Nitrogen’s relative inertness has led to some interesting applications. It is used in food packaging (sometimes in combination with carbon dioxide) to preserve the food inside by depriving any life on it of oxygen, as well as preventing oxygen from reacting with the food. So when you open your bag of crisps, that’s not air inside- that’s just nitrogen! Nitrogen added to food is also an E number (E941). Nitrogen is used to create inert atmospheres inside light bulbs, as well as in racing car and aircraft tyres. The oxygen and water vapour in air will not expand and contract consistently with the weather, leading to handling and traction difficulties. But nitrogen is way more consistent, and therefore is used instead. In case you were worried that your normal car was deprived, nitrogen gas is usually what fills car airbags, using the rapid decomposition of sodium azide.

It’s just nitrogen and potatoes in there!
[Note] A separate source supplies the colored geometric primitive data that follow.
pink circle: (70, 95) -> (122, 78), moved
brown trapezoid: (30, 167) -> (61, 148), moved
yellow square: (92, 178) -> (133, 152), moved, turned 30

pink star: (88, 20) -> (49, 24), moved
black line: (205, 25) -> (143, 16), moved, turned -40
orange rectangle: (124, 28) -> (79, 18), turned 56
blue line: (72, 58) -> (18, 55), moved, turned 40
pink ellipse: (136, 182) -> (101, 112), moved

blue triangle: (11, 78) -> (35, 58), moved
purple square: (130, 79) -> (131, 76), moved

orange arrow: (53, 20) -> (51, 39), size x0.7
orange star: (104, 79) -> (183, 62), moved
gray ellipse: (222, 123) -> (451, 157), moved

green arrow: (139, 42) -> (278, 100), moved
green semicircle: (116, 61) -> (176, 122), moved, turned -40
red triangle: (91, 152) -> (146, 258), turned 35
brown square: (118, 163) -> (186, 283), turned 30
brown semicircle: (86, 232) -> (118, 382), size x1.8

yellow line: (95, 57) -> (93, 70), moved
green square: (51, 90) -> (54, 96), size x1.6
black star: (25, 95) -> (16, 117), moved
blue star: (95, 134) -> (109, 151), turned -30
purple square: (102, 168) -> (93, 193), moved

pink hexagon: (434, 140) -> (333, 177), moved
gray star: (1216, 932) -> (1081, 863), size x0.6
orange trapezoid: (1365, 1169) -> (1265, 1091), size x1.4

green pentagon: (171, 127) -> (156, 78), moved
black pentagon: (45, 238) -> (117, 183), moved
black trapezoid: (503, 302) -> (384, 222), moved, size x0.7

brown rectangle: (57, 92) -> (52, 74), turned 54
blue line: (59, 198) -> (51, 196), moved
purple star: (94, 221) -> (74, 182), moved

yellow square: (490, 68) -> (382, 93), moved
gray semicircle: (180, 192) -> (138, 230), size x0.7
From Flickr.

Nitrogen is also used sometimes when making beer, particularly ales and stouts. Nitrogen, or a combination of nitrogen and carbon dioxide, can be used to pressurise beer kegs as it produces smaller bubbles, leading to a smoother and “headier” beer (I’ve been told headier is the correct term). In fact, those weird balls (called widgets) that started appearing in Guinness cans contain nitrogen gas, so that when you open your can of stout you get the same thick foamy effect as if it was just poured from the tap.

Racing car tyres are filling with nitrogen. From Flickr.

A very famous use of nitrogen in the laboratory, on YouTube and at weird science themed cocktail bars is in its extremely cold (-196°C) liquid form. Liquid nitrogen is so cold that it can be used to preserve cells in a laboratory by immediately freezing them to stop enzymes or other chemical reactions that might damage them (cryopreservation). It also freezes cells in a way that doesn’t form ice crystals, which would rupture them and destroy them anyway. In this way scientists can store bacteria, sperm, eggs and other biological material in such a way that they can carefully thaw the cells out for future use. But before anyone gets any ideas, current technology does not allow cryopreservation of entire humans, as it still does too much damage to the body and brain as a whole. Sorry! One good thing is this freezing without causing ice crystals to form allows people to make incredibly smooth ice cream with liquid nitrogen, so there’s that.

And that’s nitrogen- a very cool, cyclic and foul-smelling (apparently) element!